Giunta regionale dell’Umbria incarica KPMG: FdI solleva dubbi

Giunta regionale dell’Umbria incarica KPMG: FdI solleva dubbi

Giambartolomei (FdI): chiarire tempi, metodi e costi dell’incarico a KPMG

L’Assemblea legislativa dell’Umbria ha discusso un’interrogazione a risposta immediata, presentata dal consigliere Matteo Giambartolomei (Fratelli d’Italia), sull’incarico affidato alla società KPMG per l’analisi dei conti del sistema sanitario regionale.
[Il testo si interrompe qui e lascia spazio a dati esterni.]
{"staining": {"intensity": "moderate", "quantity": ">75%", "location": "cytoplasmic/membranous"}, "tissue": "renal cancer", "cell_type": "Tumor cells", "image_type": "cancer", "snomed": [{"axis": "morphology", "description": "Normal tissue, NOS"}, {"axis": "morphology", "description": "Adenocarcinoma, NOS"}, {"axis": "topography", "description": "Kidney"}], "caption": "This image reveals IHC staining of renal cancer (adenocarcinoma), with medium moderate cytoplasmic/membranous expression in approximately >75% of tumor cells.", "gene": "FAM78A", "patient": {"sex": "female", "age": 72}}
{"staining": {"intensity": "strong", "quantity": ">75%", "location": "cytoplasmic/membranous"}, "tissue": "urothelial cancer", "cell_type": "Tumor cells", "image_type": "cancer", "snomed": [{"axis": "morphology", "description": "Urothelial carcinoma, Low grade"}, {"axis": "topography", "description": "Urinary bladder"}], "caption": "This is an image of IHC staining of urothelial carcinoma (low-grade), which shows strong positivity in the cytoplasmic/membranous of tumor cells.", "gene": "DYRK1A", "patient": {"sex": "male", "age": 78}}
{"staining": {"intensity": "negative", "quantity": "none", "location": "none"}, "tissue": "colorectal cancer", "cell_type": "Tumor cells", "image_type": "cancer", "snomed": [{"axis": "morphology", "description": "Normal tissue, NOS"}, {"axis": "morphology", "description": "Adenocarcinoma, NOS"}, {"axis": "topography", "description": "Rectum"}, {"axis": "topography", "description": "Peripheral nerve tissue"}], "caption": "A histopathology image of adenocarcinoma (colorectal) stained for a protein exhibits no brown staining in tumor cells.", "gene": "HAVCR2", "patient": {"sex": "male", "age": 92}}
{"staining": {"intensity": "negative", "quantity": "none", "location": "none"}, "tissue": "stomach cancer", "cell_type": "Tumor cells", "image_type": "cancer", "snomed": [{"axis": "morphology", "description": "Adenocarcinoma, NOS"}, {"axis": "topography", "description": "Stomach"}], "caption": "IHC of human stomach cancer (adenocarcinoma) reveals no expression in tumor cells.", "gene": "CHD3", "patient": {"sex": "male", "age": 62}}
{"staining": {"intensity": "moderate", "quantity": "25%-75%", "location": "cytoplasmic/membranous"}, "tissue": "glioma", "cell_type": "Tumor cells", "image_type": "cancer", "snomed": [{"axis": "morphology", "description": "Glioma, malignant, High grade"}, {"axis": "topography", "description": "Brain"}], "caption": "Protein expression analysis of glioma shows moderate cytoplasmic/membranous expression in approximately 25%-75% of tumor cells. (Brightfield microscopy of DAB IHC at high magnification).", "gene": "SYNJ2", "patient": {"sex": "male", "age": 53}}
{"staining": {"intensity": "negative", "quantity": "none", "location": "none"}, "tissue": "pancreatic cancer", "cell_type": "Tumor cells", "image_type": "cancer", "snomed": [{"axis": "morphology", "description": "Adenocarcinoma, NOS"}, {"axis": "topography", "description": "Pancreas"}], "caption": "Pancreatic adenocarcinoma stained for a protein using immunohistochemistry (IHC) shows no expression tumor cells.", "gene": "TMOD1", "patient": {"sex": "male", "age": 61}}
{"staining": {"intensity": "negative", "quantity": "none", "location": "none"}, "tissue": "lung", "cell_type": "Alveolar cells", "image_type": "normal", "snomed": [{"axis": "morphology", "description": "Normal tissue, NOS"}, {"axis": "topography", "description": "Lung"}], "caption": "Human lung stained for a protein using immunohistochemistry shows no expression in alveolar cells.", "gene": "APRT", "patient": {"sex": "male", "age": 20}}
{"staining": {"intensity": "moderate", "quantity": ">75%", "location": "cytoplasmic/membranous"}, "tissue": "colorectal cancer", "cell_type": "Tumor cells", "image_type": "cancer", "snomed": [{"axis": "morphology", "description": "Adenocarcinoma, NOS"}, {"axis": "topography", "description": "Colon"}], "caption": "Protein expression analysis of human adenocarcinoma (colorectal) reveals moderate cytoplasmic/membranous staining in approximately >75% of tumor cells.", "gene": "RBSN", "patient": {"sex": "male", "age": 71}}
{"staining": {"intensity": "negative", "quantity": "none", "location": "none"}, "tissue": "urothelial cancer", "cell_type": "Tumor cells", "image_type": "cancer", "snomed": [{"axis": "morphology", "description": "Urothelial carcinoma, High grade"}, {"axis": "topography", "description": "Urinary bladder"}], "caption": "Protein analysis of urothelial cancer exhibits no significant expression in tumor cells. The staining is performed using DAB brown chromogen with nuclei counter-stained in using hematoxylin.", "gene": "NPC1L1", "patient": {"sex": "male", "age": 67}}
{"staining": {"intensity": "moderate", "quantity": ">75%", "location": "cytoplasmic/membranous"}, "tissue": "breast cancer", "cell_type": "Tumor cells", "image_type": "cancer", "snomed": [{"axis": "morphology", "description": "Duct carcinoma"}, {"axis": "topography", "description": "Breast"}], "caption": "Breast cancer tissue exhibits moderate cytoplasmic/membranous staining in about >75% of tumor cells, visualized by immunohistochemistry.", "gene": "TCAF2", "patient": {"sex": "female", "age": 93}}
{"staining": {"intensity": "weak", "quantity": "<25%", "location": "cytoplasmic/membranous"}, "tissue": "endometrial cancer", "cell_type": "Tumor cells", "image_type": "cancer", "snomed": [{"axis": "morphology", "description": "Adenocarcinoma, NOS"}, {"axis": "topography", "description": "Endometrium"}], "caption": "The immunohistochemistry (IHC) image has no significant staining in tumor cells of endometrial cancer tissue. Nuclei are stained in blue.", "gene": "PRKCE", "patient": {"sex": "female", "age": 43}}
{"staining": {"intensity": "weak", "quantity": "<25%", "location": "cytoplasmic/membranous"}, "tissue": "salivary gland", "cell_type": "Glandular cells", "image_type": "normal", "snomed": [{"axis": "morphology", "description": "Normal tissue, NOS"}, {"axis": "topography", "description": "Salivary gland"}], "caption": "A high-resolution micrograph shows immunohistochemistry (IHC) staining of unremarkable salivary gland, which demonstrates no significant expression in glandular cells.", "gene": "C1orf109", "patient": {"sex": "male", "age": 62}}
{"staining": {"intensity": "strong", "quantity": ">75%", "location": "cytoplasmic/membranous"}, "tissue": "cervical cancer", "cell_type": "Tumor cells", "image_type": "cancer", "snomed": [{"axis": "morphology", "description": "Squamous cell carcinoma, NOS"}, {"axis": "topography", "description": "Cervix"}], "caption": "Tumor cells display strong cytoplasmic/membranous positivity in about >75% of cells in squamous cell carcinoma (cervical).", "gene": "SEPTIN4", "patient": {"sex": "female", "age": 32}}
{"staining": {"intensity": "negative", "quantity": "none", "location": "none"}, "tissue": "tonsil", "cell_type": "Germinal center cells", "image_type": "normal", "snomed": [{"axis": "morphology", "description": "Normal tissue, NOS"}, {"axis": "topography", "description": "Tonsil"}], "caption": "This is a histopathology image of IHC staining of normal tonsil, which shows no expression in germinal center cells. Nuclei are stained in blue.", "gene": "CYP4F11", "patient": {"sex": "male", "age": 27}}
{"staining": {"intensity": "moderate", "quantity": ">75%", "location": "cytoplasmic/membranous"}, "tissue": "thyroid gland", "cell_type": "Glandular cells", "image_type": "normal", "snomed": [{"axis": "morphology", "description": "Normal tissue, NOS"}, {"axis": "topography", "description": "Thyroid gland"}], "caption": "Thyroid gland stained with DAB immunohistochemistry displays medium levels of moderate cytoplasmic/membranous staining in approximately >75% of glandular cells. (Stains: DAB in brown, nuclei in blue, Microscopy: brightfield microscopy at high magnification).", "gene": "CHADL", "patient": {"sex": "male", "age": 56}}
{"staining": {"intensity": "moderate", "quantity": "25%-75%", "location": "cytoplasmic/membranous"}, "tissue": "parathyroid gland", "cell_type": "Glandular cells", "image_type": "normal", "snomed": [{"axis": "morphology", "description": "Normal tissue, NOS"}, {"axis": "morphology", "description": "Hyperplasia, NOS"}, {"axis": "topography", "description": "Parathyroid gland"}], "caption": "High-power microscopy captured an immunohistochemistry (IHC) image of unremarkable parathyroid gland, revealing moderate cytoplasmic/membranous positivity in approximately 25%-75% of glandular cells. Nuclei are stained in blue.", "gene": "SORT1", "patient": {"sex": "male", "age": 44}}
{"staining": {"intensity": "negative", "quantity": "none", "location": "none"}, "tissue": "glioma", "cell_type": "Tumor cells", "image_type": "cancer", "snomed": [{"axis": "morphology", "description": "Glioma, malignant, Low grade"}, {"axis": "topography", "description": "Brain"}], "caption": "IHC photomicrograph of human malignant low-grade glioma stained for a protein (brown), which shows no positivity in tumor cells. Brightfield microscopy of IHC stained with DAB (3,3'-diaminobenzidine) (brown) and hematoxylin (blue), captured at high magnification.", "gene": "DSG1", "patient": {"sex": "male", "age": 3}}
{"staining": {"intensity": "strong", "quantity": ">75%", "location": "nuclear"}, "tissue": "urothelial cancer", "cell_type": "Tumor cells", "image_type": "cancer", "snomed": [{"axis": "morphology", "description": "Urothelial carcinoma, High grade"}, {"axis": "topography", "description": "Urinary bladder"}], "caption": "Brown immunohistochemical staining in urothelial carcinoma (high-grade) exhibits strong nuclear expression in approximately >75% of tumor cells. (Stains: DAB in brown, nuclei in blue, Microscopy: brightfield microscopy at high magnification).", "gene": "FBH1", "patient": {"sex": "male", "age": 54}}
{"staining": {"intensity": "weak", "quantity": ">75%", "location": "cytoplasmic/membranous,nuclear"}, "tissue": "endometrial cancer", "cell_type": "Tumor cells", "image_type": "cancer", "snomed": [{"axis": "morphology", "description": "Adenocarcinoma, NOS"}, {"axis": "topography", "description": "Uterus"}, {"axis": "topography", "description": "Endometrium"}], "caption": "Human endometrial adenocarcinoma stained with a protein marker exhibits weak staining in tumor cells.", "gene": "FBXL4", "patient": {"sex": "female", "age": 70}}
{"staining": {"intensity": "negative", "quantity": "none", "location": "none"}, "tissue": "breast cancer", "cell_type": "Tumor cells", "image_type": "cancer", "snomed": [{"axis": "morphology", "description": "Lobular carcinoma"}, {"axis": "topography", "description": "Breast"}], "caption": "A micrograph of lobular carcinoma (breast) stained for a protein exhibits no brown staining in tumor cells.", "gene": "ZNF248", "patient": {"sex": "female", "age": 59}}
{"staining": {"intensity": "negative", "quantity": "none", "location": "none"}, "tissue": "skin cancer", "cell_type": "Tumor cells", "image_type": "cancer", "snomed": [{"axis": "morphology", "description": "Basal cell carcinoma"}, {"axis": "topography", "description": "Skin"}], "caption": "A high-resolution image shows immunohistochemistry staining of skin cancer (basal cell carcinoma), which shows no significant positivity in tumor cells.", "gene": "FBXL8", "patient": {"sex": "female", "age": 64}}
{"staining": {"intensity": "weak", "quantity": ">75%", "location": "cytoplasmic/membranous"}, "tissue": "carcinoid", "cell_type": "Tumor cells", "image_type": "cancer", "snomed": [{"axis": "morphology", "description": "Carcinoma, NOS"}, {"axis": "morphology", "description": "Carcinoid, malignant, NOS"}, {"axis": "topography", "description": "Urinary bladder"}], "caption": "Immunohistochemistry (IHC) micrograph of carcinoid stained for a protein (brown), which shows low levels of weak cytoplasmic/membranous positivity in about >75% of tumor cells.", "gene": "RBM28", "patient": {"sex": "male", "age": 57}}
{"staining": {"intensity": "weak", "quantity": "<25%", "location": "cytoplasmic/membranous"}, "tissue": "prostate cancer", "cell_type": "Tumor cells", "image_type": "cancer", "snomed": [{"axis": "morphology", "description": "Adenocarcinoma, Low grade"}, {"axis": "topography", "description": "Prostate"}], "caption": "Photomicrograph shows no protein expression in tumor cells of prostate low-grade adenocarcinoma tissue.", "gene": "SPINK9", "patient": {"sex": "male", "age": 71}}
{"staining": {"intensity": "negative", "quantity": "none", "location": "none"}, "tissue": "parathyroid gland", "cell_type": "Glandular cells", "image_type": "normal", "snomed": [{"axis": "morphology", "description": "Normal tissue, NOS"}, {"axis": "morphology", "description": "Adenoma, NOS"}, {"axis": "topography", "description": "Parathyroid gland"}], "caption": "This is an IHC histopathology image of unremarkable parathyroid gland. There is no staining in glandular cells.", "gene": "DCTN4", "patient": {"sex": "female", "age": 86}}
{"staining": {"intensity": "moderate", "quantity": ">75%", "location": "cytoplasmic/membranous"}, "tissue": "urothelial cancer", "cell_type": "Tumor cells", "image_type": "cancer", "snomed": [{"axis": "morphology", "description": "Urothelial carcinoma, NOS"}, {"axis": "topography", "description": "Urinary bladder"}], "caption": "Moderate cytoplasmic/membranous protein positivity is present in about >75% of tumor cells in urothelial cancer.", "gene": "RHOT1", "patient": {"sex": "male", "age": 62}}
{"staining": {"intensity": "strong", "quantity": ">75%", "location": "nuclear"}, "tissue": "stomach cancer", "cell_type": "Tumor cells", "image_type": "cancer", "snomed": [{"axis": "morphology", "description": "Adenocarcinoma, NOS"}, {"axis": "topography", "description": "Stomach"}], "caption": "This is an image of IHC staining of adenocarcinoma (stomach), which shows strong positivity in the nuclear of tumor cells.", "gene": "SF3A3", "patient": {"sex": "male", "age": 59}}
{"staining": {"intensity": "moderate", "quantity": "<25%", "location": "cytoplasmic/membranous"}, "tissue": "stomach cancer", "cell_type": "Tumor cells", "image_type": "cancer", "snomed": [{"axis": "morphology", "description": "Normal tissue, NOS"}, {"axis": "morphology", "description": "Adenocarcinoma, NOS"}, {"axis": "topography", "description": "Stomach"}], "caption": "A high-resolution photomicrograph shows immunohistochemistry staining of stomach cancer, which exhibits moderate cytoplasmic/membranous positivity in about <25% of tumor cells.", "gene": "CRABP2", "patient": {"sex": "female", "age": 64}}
Il consigliere ha chiesto chiarimenti sui motivi della scelta di una società privata, sulle modalità di affidamento e sull’accesso ai dati.

Nel suo intervento, Giambartolomei ha chiesto di sapere perché la Giunta regionale abbia deciso di affidare a un soggetto privato l’analisi dei conti, attività che normalmente rientra nelle competenze dei revisori delle aziende sanitarie, degli uffici regionali, del MEF e della Corte dei Conti. Ha inoltre domandato perché non si sia ricorsi a Agenas, ente pubblico che supporta le Regioni con attività di monitoraggio e verifica.

Il consigliere ha chiesto inoltre di conoscere la data di inizio delle attività di KPMG, le fonti dei dati utilizzati e gli uffici che li hanno forniti. Ha evidenziato la discrepanza temporale tra la determinazione di affidamento, datata 25 marzo 2025, e la conferenza stampa del 26 marzo 2025, nella quale la presidente ha riferito pubblicamente di un deficit di 90 milioni di euro, citando dati contenuti in un report che, secondo il consigliere, sarebbe stato redatto in tempi incompatibili con le normali procedure.

Ha infine chiesto di rendere disponibili tutti i documenti forniti dalla società incaricata, sostenendo che l’Assemblea legislativa rappresenta il luogo istituzionale deputato a informare cittadini e consiglieri.

In risposta, l’assessore Tommaso Bori ha precisato che l’incarico alla società KPMG si inserisce in un percorso di analisi propedeutico all’individuazione di modelli organizzativi più efficienti per il sistema sanitario regionale. L’intervento di un operatore esterno – ha spiegato – è stato ritenuto necessario per fornire in tempi rapidi un quadro dettagliato della situazione economica, patrimoniale e finanziaria del sistema sanitario.

Bori ha chiarito che l’attività affidata a KPMG è distinta da quella svolta da revisori, MEF e Corte dei Conti, e che il servizio ottenuto è differente rispetto a quello offerto da Agenas, seppure complementare. Ha aggiunto che l’analisi di KPMG comprende anche aspetti qualitativi del rapporto tra costi ed efficacia dei servizi sanitari.

Secondo l’assessore, la società incaricata avrebbe avviato un’attività conoscitiva anche prima della formalizzazione dell’affidamento, senza costi aggiuntivi, basandosi su dati pubblici accessibili sui siti regionali. Bori ha ribadito che i documenti prodotti sono stati messi a disposizione dei soggetti istituzionali e delle parti sociali, e che la consegna del report finale è prevista entro il 30 aprile 2025.

Ha infine ricordato che KPMG aveva già operato all’interno delle strutture regionali nell’ambito del Pnrr, su incarico della precedente amministrazione, e che questo ha favorito l’integrazione operativa con gli uffici.

Nella replica, Giambartolomei ha dichiarato insoddisfazione per la risposta ricevuta, sostenendo che molte delle domande poste sono rimaste senza chiarimento. Ha ribadito che Agenas, pur con un costo, sarebbe stata una soluzione pubblica e meno onerosa. Ha inoltre contestato la mancata disponibilità dei documenti, che a suo avviso impedisce ai consiglieri di esercitare pienamente il proprio mandato.

Il consigliere ha sottolineato che l’accesso agli atti è stato ostacolato e che la risposta fornita in Commissione non può sostituire la trasparenza richiesta. Ha concluso affermando che il gruppo FdI continuerà a richiedere documentazione completa sull’attività svolta da KPMG, ritenendo necessario un chiarimento pubblico sull’utilizzo di risorse regionali.